Aus der Wirtschaft sind kritische Worte zu sozialer Ungleichheit und die Schattenseiten des Kapitalismus eher selten. Ein Unternehmer aus Hamburg investiert jetzt Millionen in Forschungsprojekte der Geisteswissenschaften um neue Perspektiven im Kampf gegen Ungleichheit zu schaffen. Auch die Humboldt-Universität Berlin profitiert.
Erck Rickmers empfindet tiefe Sorge über die Entwicklung der Welt. Die Welt sei in einer tiefen Krise und die immer stetig wachsende gesellschaftliche Ungleichheit eine Gefährdung für die Demokratie. „Ich nehme die Welt in einem Zustand der Krise wahr, ökologisch, ökonomisch, politisch, kulturell und spirituell“, sagt Rickmers. Für die Erforschung gesellschaftlicher Herausforderungen des 21. Jahrhunderts stellt der 53-Jährige über eine Stiftung mehrere Millionen Euro für vier neue Forschungszentren in Deutschland, Großbritannien, Italien und den USA bereit. Die Stiftung möchte unter dem Leitmotiv „Understand – Inspire – Change“ die gesellschaftlichen Herausforderungen des 21. Jahrhunderts analysieren, zu neuen Lösungen inspirieren und die gesellschaftliche Zukunft positiv mitgestalten. Neben den Universitäten Cambridge, California und Venedig, erhält auch das „Center for Humanities and Social Change“ der Humboldt-Universität zwei Millionen Euro über einen Zeitraum von fünf Jahren. Inspiriert wurde Erck Rickmers durch ein Studium der Geisteswissenschaften in den USA, das er 2017 abschloss. Der Unternehmer stammt aus einer traditionsreichen Familie von Reedern, Händlern und Schiffbauern aus Norddeutschland. Ihm gehört eine Unternehmensgruppe aus den Bereichen Unternehmensfinanzierung, Immobilien, Transport und Energie.

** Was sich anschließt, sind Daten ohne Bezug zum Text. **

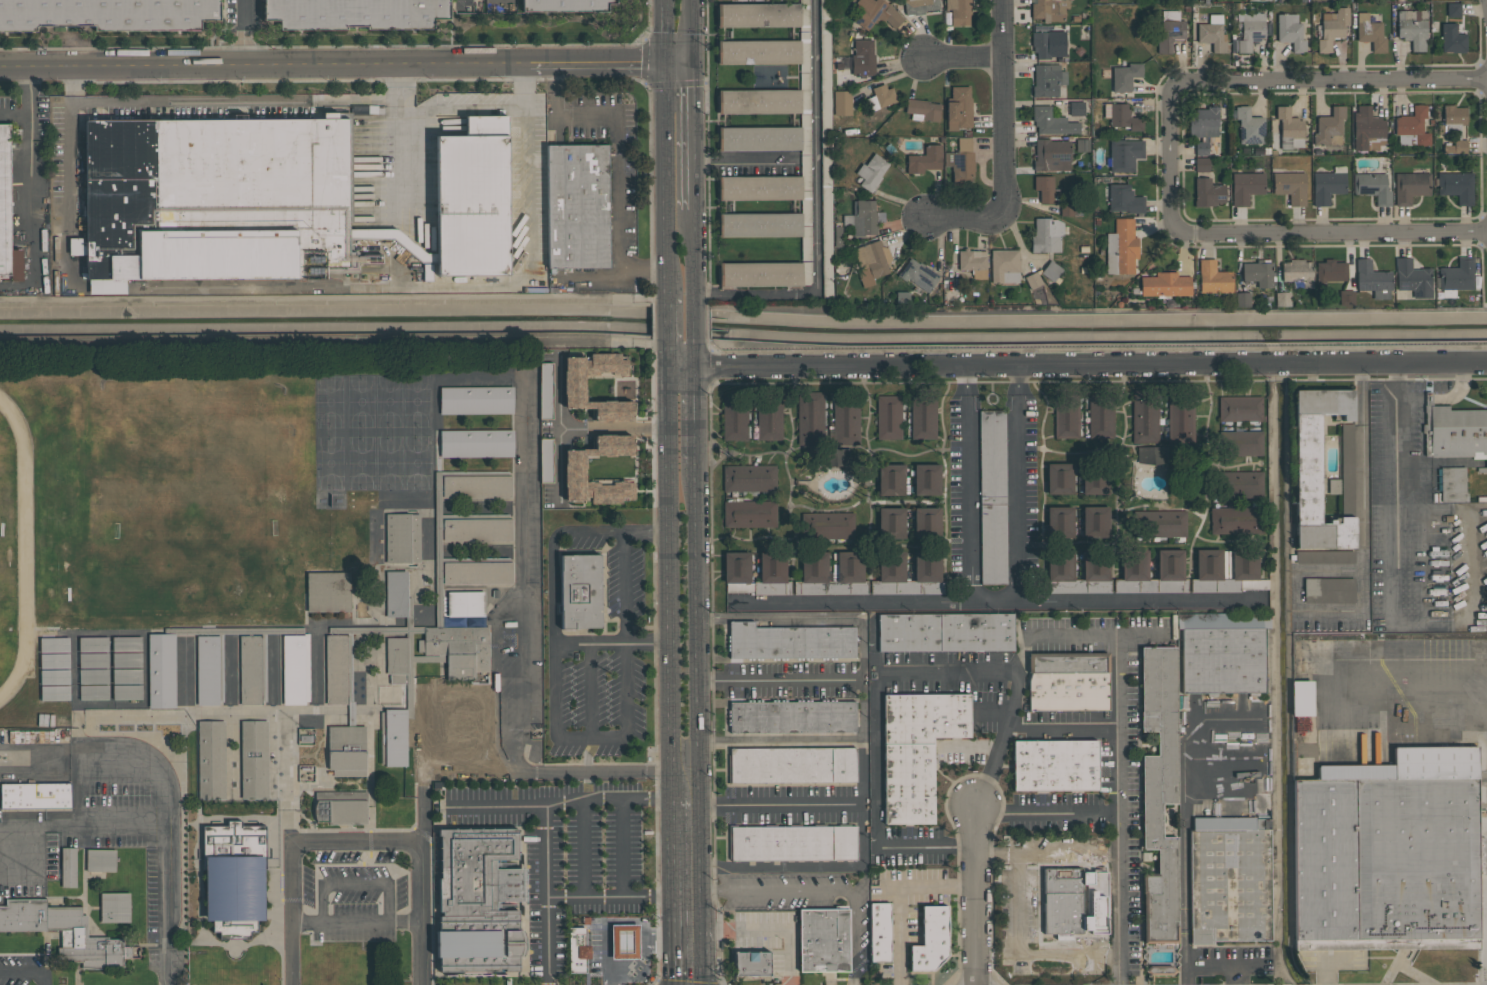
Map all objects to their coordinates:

Forschungsthemen: Demokratie, Kapitalismus, Technik und Migration
Sorge bereitet Rickmers neben der immer weiter klaffenden Schwere zwischen Arm und Reich auch die vorherrschende Technik-Orientierung in der Gesellschaft, bei der nach seiner Meinung die langfristigen Folgen zu wenig bedacht werden. Das Forschungszentrum des „Center for Humanities and Social Change“ der Humboldt-Universität Berlin fokussieren sich auf Krisen Kapitalismus und Demokratie. Hierbei wird auf bereits bestehende Strukturen aufgebaut. Das von Philosophie-Professorin Rahel Jaeggi geleitete Zentrum soll künftig Stipendien- und Doktoranden-Programme für Forscher anbieten. Auch öffentliche Symposien, Vorträge, Gesprächsrunden und Kunstprojekte sind in Zukunft geplant. Hierbei geht es auch darum, unterschiedliche gesellschaftliche Gruppen anzusprechen. Die Wahl für die Humboldt-Universität begründete Rickmers mit dem außerordentlich guten Ruf, den die geisteswissenschaftliche Fakultät weltweit genießt. An den anderen Standorten in England, Italien und den USA wird es verstärkt um die gesellschaftlichen Auswirkungen technischer Entwicklungen, den immer problematischer werdenden Zusammenhang zwischen Fakten, Werten und Wahrheit, aber auch um die kulturellen Herausforderungen, die durch zunehmende Migration entstehen. Rickmers hofft, dass die Ergebnisse der unterschiedlichen Forschungsbereiche ein größeres Bild ergeben, dass neue Perspektiven schafft, um die Anforderungen unseres Jahrhunderts zu bewältigen.